Hoy la vice acelera y no existen voces internas, al menos en público, que hagan de contrapeso. Sergio Massa, la otra pata importante del Frente, prefiere evitar los medios. Ni Venezuela ni las divergencias sobre la política de seguridad -que fueron dos temas en los que siempre enfrentó al kirchnerismo y hasta logró sacar réditos- lo sacan del silencio. Para Alberto es un dolor de cabeza adicional. El presidente de la Cámara de Diputados construye más con Máximo Kirchner que con quien, cuando se perfilaban como rivales en 2019, lo terminó de convencer para que abandonara su sueño presidencial y saltara a sus filas. Eso le deparó roces con algunos intendentes que son enemigos de La Cámpora.
Al mismo tiempo de que hay voces que callan se alzan otras -algunas muy asociadas con el cristinismo duro- que, lejos de mantener el equilibrio en un momento de crisis, arremeten contra Alberto, ayudando al desgaste de la figura presidencial y generando un estado mayor de incertidumbre en ministros y funcionarios. Hebe de Bonafini viene de decir, casi en sintonía con la irrupción de la vicepresidenta sobre las negociaciones con el Fondo, que “el Presidente y el ministro Guzmán nos engañan todo el tiempo”. Ni para ella ni para los ataques de los Amado Boudou, los Julio De Vido o los Guillermo Moreno hay respuestas.
“Alberto decidió no disputarle ni un gramo de poder a Cristina y eso será así a cualquier costo. Sobre esa base construimos la gestión”, asumen quienes visitan con frecuencia el despacho del primer mandatario. “Están ganando los ultra, qué duda cabe“, agregan.
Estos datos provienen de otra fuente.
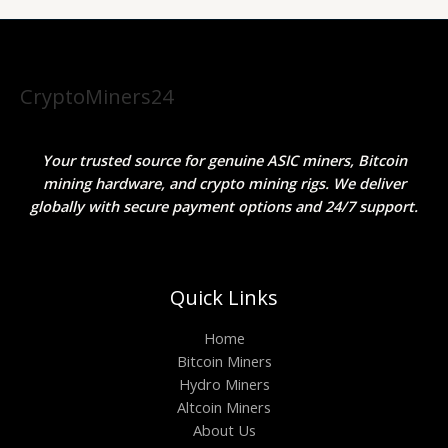
CryptoMiners24
Your trusted source for genuine ASIC miners, Bitcoin
mining hardware, and crypto mining rigs. We deliver
globally with secure payment options and 24/7 support.
Quick Links
Home
Bitcoin Miners
Hydro Miners
Altcoin Miners
About Us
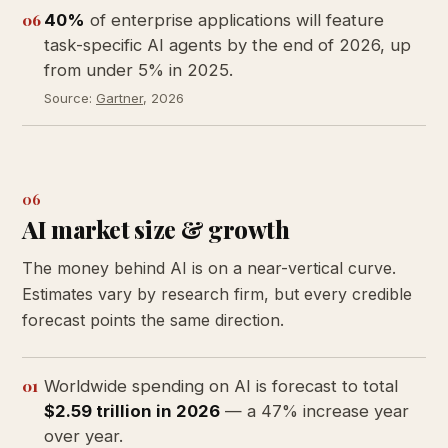
06
40%
of enterprise applications will feature
task-specific AI agents by the end of 2026, up
from under 5% in 2025.
Source:
Gartner
, 2026
06
AI market size & growth
The money behind AI is on a near-vertical curve.
Estimates vary by research firm, but every credible
forecast points the same direction.
01
Worldwide spending on AI is forecast to total
$2.59 trillion in 2026
— a 47% increase year
over year.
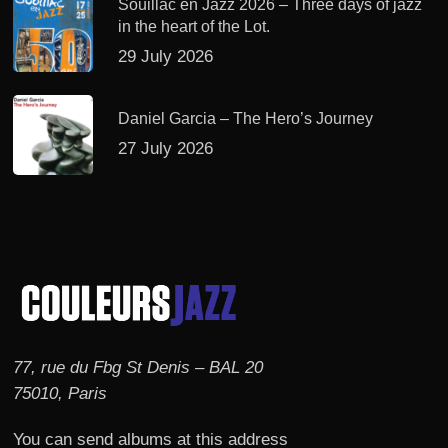
Souillac en Jazz 2026 – Three days of jazz
in the heart of the Lot.
29 July 2026
Daniel Garcia – The Hero’s Journey
27 July 2026
77, rue du Fbg St Denis – BAL 20
75010, Paris
You can send albums at this address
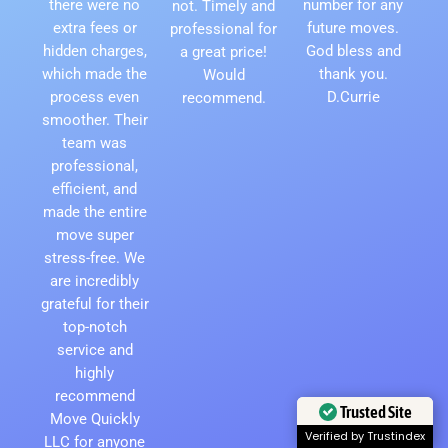
there were no
number for any
not. Timely and
extra fees or
future moves.
professional for
hidden charges,
God bless and
a great price!
which made the
thank you.
Would
process even
D.Currie
recommend.
smoother. Their
team was
professional,
efficient, and
made the entire
move super
stress-free. We
are incredibly
grateful for their
top-notch
service and
highly
recommend
Trusted Site
Move Quickly
LLC for anyone
Verified by Trustindex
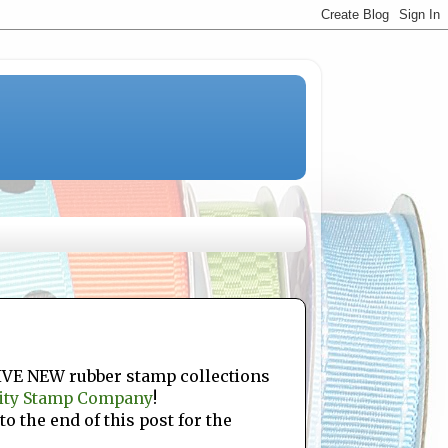
FIVE NEW rubber stamp collections
ity Stamp Company
!
to the end of this post for the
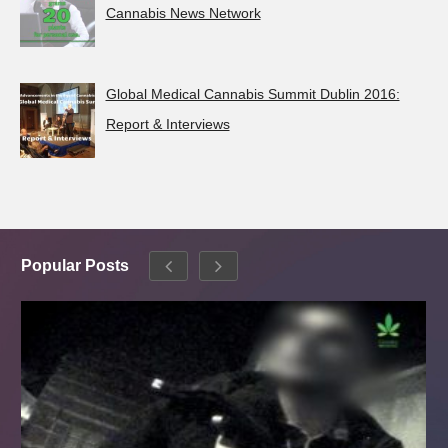
Cannabis News Network
Global Medical Cannabis Summit Dublin 2016:
Report & Interviews
Popular Posts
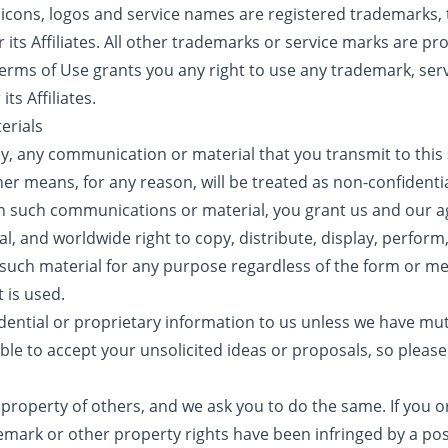
, icons, logos and service names are registered trademarks,
its Affiliates. All other trademarks or service marks are pro
erms of Use grants you any right to use any trademark, serv
ts Affiliates.
erials
cy, any communication or material that you transmit to this 
ther means, for any reason, will be treated as non-confident
 in such communications or material, you grant us and our ag
l, and worldwide right to copy, distribute, display, perform,
 such material for any purpose regardless of the form or 
 is used.
dential or proprietary information to us unless we have mut
ble to accept your unsolicited ideas or proposals, so pleas
 property of others, and we ask you to do the same. If you or
demark or other property rights have been infringed by a post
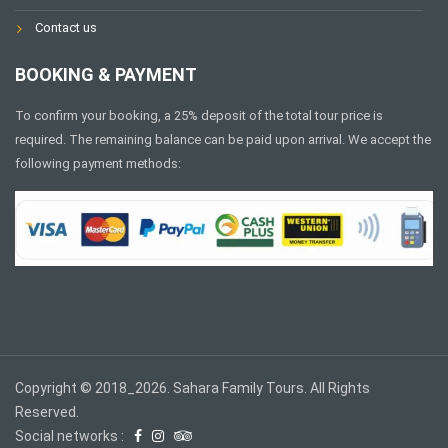
Contact us
BOOKING & PAYMENT
To confirm your booking, a 25% deposit of the total tour price is
required. The remaining balance can be paid upon arrival. We accept the
following payment methods:
Copyright © 2018_2026. Sahara Family Tours. All Rights
Reserved.
Social networks :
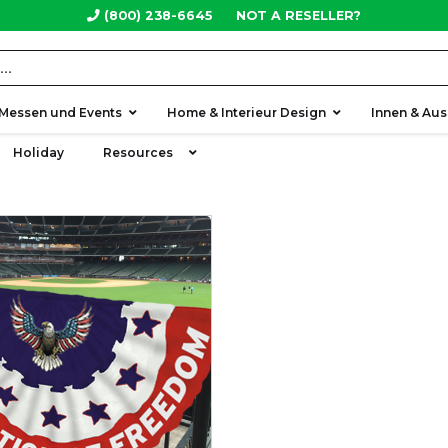
(800) 238-6645
NOT A RESELLER?
Messen und Events
Home & Interieur Design
Innen & Au
Holiday
Resources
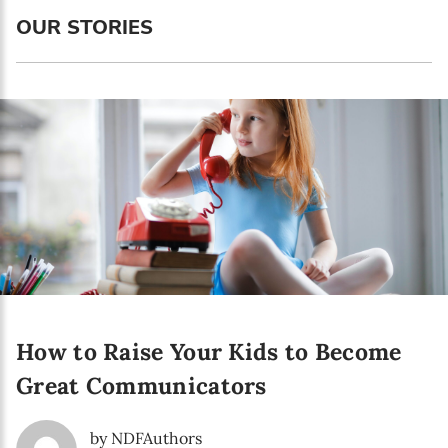
Language preference
OUR STORIES
English
Serbian
Interests
Program updates
The Early Years Blog
Online education
How to Raise Your Kids to Become
SUBSCRIBE
Great Communicators
I agree with Privacy Policy
by NDFAuthors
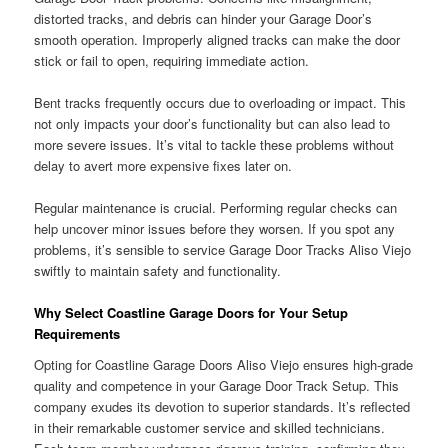
distorted tracks, and debris can hinder your Garage Door’s
smooth operation. Improperly aligned tracks can make the door
stick or fail to open, requiring immediate action.
Bent tracks frequently occurs due to overloading or impact. This
not only impacts your door’s functionality but can also lead to
more severe issues. It’s vital to tackle these problems without
delay to avert more expensive fixes later on.
Regular maintenance is crucial. Performing regular checks can
help uncover minor issues before they worsen. If you spot any
problems, it’s sensible to service Garage Door Tracks Aliso Viejo
swiftly to maintain safety and functionality.
Why Select Coastline Garage Doors for Your Setup
Requirements
Opting for Coastline Garage Doors Aliso Viejo ensures high-grade
quality and competence in your Garage Door Track Setup. This
company exudes its devotion to superior standards. It’s reflected
in their remarkable customer service and skilled technicians.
En los últimos diez días ocurrieron hechos significativos y en varios ámbitos. En el plano partidario y electoral Máximo Kirchner se quedó con el futuro del PJ bonaerense, desde donde se armarán las listas para tratar de retener el principal distrito del país. La ministra más leal de Alberto, su amiga Marcela Losardo, le entregó el sillón a Martín Soria. Cristina condicionó las negociaciones de Martín Guzmán con el FMI y puso un candado a las subas de tarifas por encima del diez por ciento, o sea, redujo al 30% los incrementos que pretendía el ministro de Economía.
La política exterior del Gobierno, ahora sí, giró definitivamente hacia el paladar cristinista. Venezuela ya no es, para Alberto, lo que era hace unos años. La condena a la dictadura de Nicolás Maduro puede esperar: el kirchnerismo le ofrendó esta semana una de las pocas celebraciones a Maduro en medio de un país devastado que arrastra la condena de los principales países del mundo. Ocurrió ni más ni menos que un 24 de marzo.
La relación de la dupla presidencial es siempre de tensión. El diálogo, ciertamente, está mejor desde el 1 de marzo, cuando Alberto inauguró las sesiones ordinarias en el Congreso, si por eso se entiende que volvieron a hablar todos los días y a chatear a cualquier hora. Los rencores son subterráneos y cada tanto salen a la luz o en discusiones a puertas cerradas.
Ella sigue creyendo que la gestión es deficiente y en su lista negra todavía hay funcionarios que no funcionan. ¿Irá por ellos? Los albertistas sostienen que ya no hay mucho más para ceder y que es preferible pensar en priorizar la unidad, si es que existe, en un contexto de debilidad, con una preocupante escalada de contagios por Covid y con las elecciones legislativas a la vuelta de la esquina. Cristina, como es natural, estaría tramando nuevas sorpresas.